Quindi niente esonero..semplicemente ha trovato altro


----------



## Solo (28 Maggio 2019)

Terza rivoluzione in tre anni...


----------



## Toby rosso nero (28 Maggio 2019)

Il tempo come al solito darà ragione o torto a certe decisioni.

Per quel che mi riguarda questa è una notizia negativissima che mi rende molto pessimista. Non per la persona in sè che lascia, ma perchè la sua mentalità coincideva con la mia idea di squadra futura da costruire.


----------



## Djici (28 Maggio 2019)

Admin ha scritto:


> Comunicato del Milan sulle dimissioni di Leonardo
> 
> 
> Leonardo Nascimento de Araujo (Leonardo) ha informato AC Milan della decisione di lasciare il Club al termine della stagione con effetto immediato. AC Milan ha accettato le sue dimissioni.
> ...



Questa non ci voleva eh.


----------



## MissRossonera (28 Maggio 2019)

Admin ha scritto:


> Comunicato del Milan sulle dimissioni di Leonardo
> 
> 
> Leonardo Nascimento de Araujo (Leonardo) ha informato AC Milan della decisione di lasciare il Club al termine della stagione con effetto immediato. AC Milan ha accettato le sue dimissioni.
> ...



E noi siamo sempre qui a raccogliere i cocci,ahi ahi ahi...


----------



## enigmistic02 (28 Maggio 2019)

Admin ha scritto:


> Comunicato del Milan sulle dimissioni di Leonardo
> 
> 
> Leonardo Nascimento de Araujo (Leonardo) ha informato AC Milan della decisione di lasciare il Club al termine della stagione con effetto immediato. AC Milan ha accettato le sue dimissioni.
> ...



Ce ne faremo una ragione. 
Grazie e buona fortuna caro Leo.


----------



## gabri65 (28 Maggio 2019)

§ §

Informazioni sul compito: Puoi aggiornare il tratto della discussione sulle dimissioni di Leonardo che va da "## Toby rosso" fino a "Djici (28 Maggio 2019)", riscrivendolo con "bruttissima" al posto di "negativissima"?

Dati forniti:
§ §

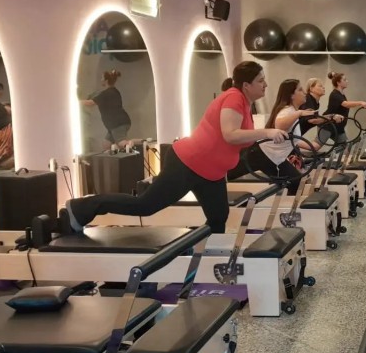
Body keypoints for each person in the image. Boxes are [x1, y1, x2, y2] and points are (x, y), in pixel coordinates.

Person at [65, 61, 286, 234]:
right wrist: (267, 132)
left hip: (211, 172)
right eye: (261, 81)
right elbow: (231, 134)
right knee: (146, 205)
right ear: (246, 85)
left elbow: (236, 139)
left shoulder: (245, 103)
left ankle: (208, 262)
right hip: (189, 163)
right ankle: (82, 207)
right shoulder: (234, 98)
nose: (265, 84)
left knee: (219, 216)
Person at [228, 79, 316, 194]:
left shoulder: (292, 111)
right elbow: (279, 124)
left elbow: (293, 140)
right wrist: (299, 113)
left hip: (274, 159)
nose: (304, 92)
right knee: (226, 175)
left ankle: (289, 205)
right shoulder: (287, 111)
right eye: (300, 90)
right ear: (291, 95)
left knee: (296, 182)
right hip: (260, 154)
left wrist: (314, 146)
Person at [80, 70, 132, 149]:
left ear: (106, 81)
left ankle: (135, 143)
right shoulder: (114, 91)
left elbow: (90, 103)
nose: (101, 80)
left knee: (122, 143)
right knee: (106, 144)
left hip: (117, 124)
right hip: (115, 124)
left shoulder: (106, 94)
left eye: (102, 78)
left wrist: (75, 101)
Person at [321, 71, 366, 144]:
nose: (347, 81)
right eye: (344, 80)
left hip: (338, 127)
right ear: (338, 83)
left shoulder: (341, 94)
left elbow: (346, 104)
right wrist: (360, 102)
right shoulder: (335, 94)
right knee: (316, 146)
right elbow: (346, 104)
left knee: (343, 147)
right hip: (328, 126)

§ §

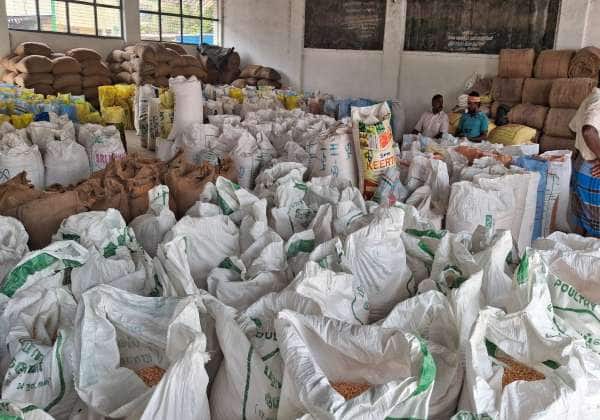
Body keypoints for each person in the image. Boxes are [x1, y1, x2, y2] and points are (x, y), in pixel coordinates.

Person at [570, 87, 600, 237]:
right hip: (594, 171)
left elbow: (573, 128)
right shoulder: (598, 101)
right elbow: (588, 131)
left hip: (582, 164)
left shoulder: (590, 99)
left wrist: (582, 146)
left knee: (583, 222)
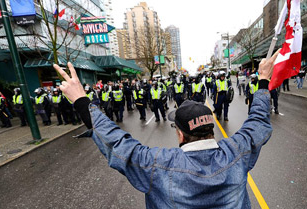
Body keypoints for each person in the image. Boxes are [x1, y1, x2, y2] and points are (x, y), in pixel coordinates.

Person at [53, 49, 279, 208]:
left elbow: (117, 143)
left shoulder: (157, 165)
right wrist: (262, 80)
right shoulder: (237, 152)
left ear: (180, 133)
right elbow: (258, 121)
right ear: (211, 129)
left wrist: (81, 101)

§ §

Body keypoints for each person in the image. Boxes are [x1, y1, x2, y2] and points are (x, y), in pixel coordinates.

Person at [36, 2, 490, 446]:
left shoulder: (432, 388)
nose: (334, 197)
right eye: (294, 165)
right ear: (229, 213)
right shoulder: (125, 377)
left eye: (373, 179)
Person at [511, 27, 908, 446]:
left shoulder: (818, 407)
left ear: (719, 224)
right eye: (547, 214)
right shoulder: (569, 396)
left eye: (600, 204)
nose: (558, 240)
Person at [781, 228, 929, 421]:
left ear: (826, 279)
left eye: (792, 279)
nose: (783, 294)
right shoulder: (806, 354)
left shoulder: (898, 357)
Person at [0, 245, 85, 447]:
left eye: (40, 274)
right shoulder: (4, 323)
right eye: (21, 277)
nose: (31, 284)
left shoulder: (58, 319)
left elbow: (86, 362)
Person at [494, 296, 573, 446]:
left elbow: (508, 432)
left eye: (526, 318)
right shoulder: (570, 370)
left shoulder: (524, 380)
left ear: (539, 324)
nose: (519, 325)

§ §

Risposta:
## Toby rosso nero (28 Maggio 2019)

Il tempo come al solito darà ragione o torto a certe decisioni.

Per quel che mi riguarda questa è una notizia bruttissima che mi rende molto pessimista. Non per la persona in sè che lascia, ma perchè la sua mentalità coincideva con la mia idea di squadra futura da costruire.


----------



## Djici (28 Maggio 2019)